Sergi’s exports to Asia are on the rise, with an increase of 20 per cent over the past few years. He also exports to America and Australia.
His bergamot estate has a rural resort where guests are entertained during “Bergamot Weeks”. “We enjoy opening our doors and hosting foreigners who like to go on trekking tours in the Aspromonte park and take part in the bergamot harvest season to learn about our magical and mysterious fruit that has chosen this patch of land to come to life,” Sergi says. “In a land full of hardships and difficulties, bergamot is the only one who really loves us.”

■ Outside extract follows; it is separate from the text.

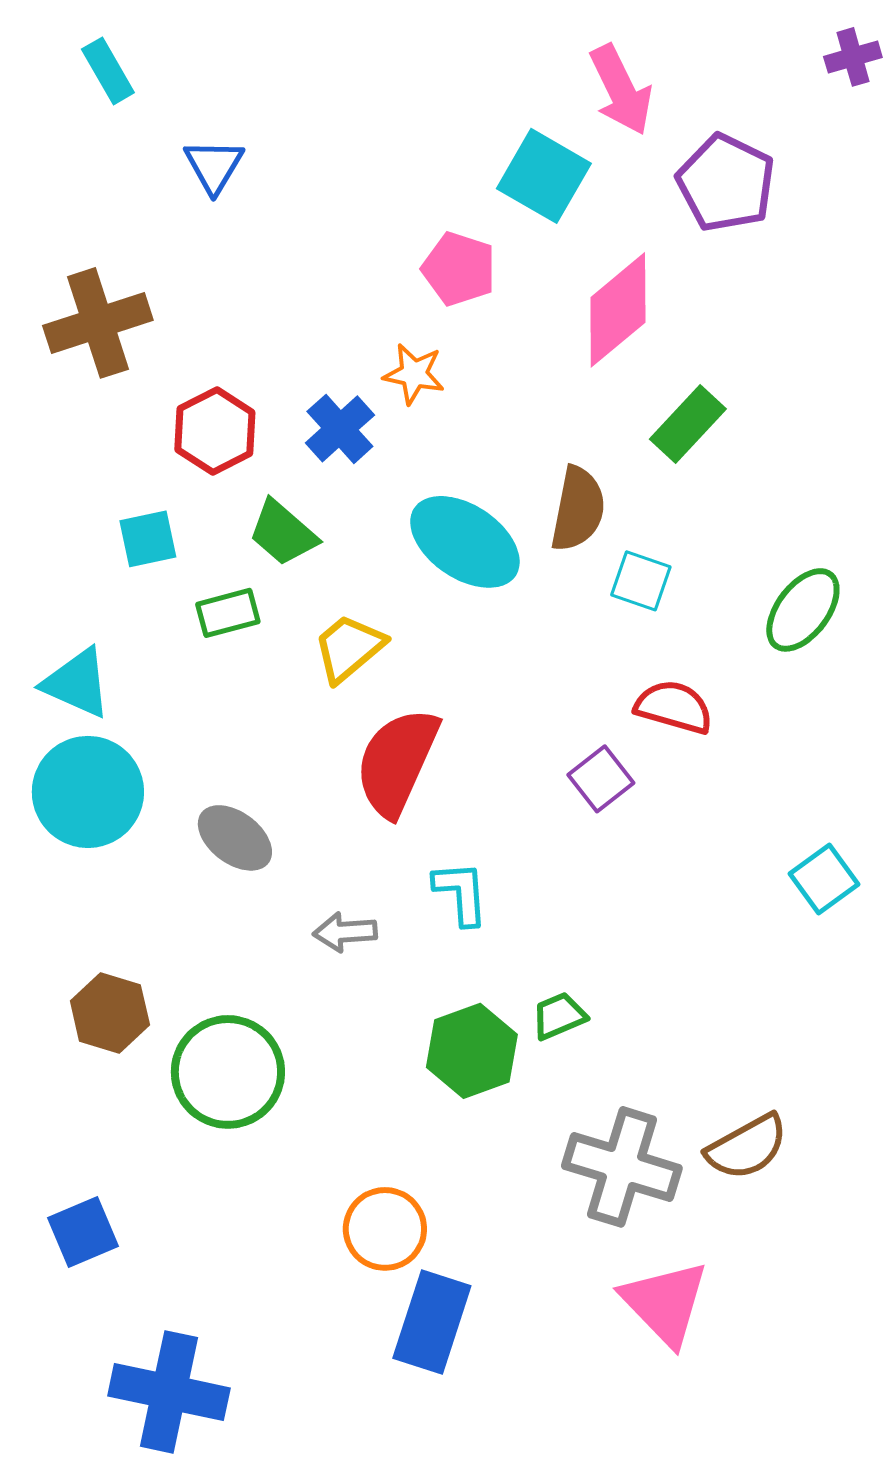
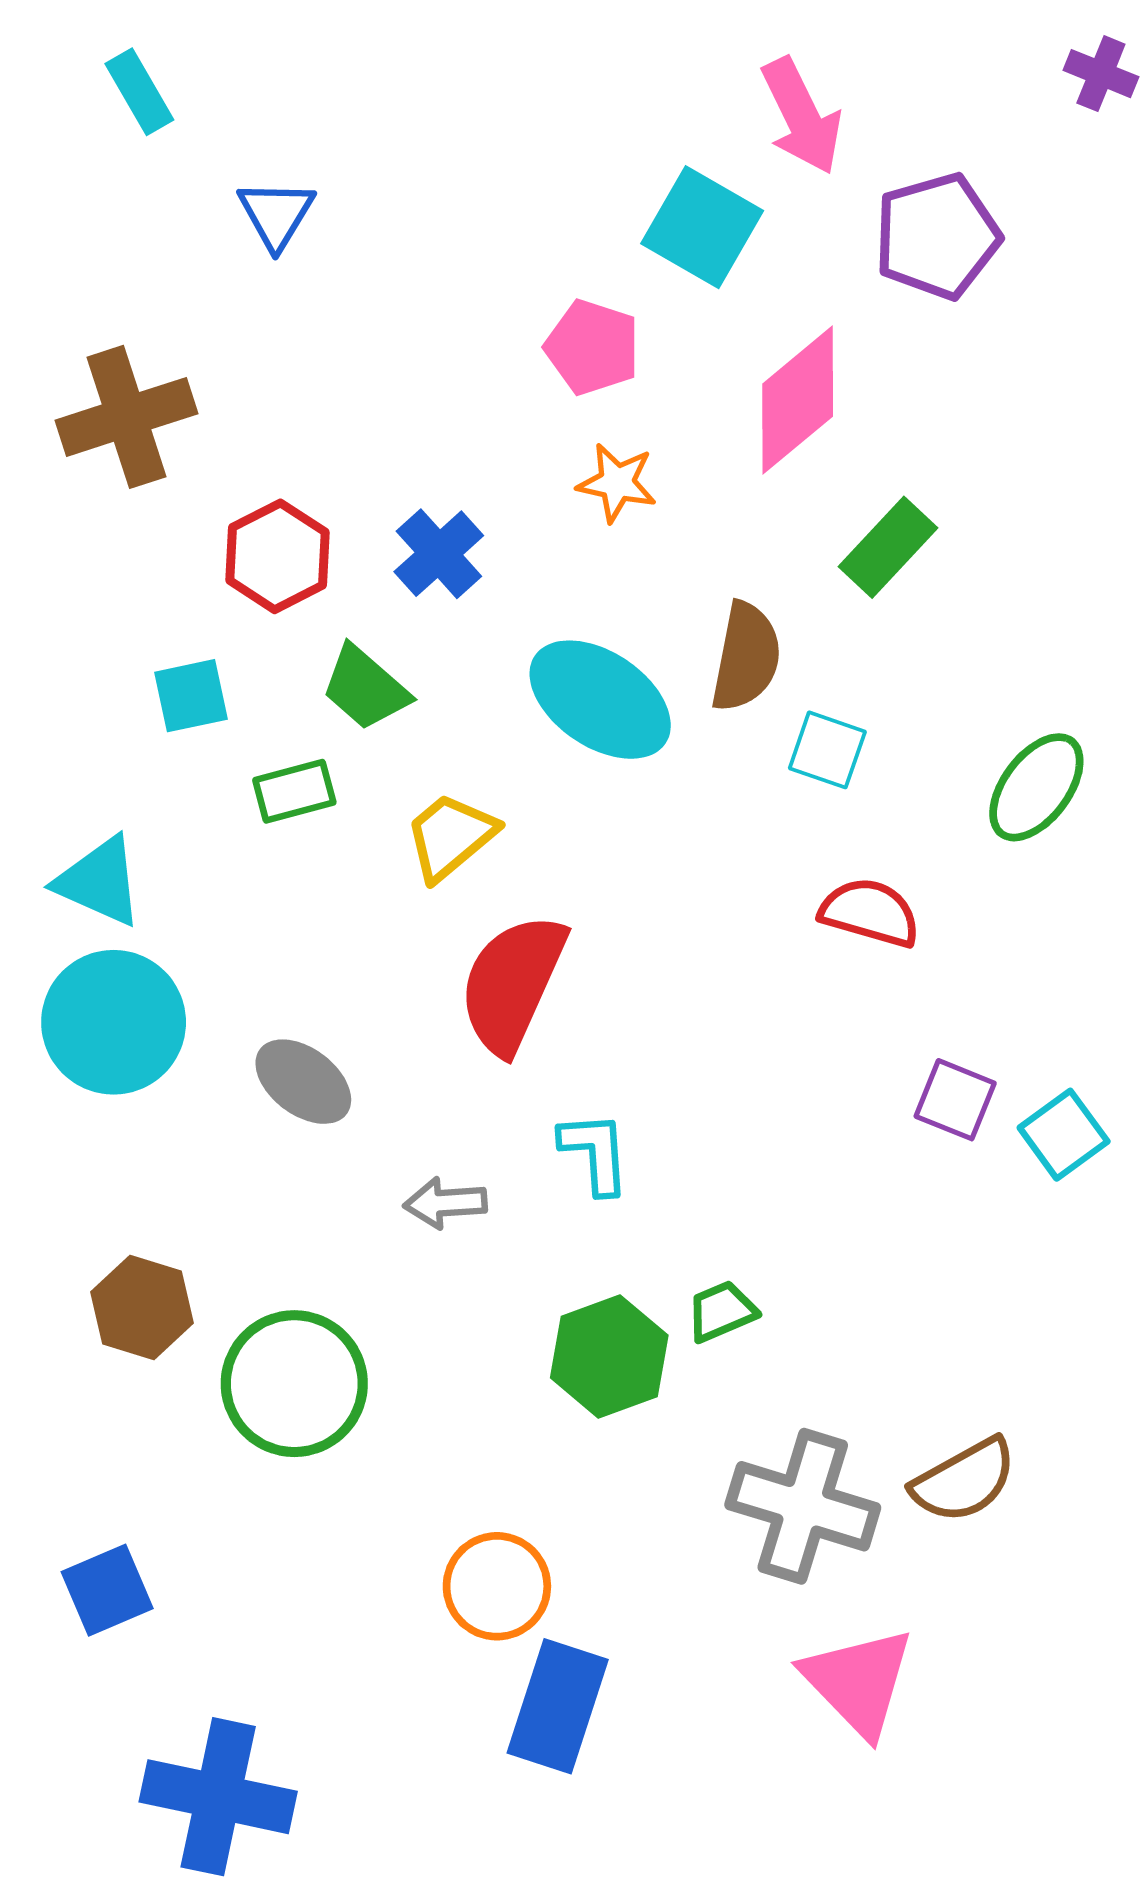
purple cross: (853, 57) -> (1101, 74), turned 38
purple pentagon: (726, 183) -> (937, 236), turned 30
orange star: (414, 374) -> (617, 483), moved
purple square: (601, 779) -> (955, 1100), moved, turned -30

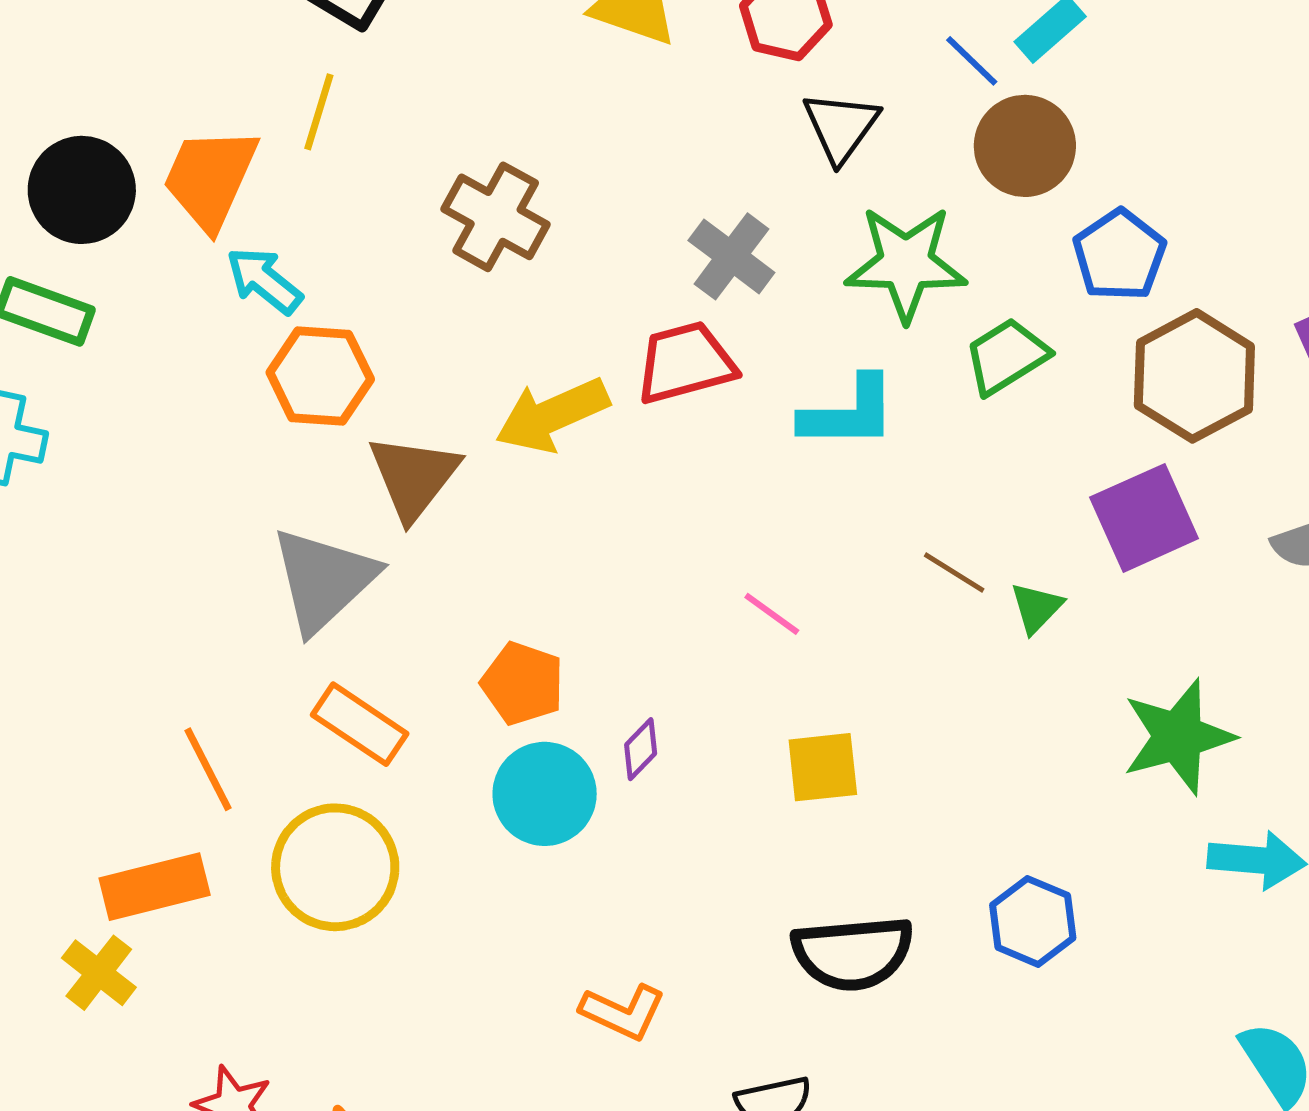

Producer Elio Attinà, owner of the Il Giardino del Bergamotto estate, sells 12 different kinds of bergamot jam, including bergamot with Calabria’s premium red onion and yellow pumpkin, along with biscuits, chocolates and candied peel.
“We have local dishes such as risotto with bergamot, meat scallops with bergamot juice, and bergamot chicory salad with olives,” says Attinà, who exports the peel to France for making biscuits and dried leaves to Canada to make the much-loved Italian drink grappa.
“The pulp and the fragrant peel can be used in an infinite variety of ways to make delicious recipes,” he adds. “A bergamot fruit holds a kernel of mystery that is impossible to define and which enhances its appeal, especially abroad. In Italy, not that many people are aware of the incredible fruit that grows in their own country and how it can be savoured and used.”